Set down exactly the lines that run from the one containing "index dip: (153, 138)" to the end of the material below, both included, without pictures.

• Data extracts:
■ ■ ■ ■ ■

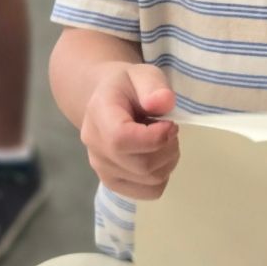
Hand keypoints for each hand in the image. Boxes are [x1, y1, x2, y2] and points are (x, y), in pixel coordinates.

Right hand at [79, 62, 179, 199]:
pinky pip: (149, 192)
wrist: (108, 101)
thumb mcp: (142, 74)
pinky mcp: (114, 183)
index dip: (153, 138)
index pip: (120, 139)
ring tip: (163, 140)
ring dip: (168, 160)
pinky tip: (157, 156)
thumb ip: (153, 85)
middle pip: (140, 165)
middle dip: (167, 148)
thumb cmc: (128, 87)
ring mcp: (102, 169)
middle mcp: (95, 147)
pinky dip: (163, 176)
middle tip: (171, 129)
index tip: (170, 124)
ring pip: (149, 180)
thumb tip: (163, 102)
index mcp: (98, 115)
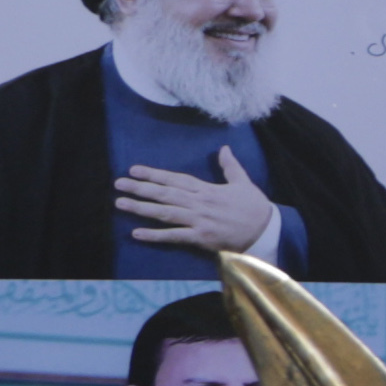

■ ■ ■ ■ ■

• Exercise solution:
index dip: (153, 138)
index pip: (120, 139)
ring tip: (163, 140)
ring dip: (168, 160)
pinky tip: (157, 156)
thumb ip: (153, 85)
middle pip: (140, 165)
middle dip: (167, 148)
thumb cmc: (128, 87)
ring mcp: (102, 169)
middle mcp: (95, 147)
pinky dip: (163, 176)
middle tip: (171, 129)
index tip: (170, 124)
ring pip: (149, 180)
thumb tip: (163, 102)
index mcp: (98, 115)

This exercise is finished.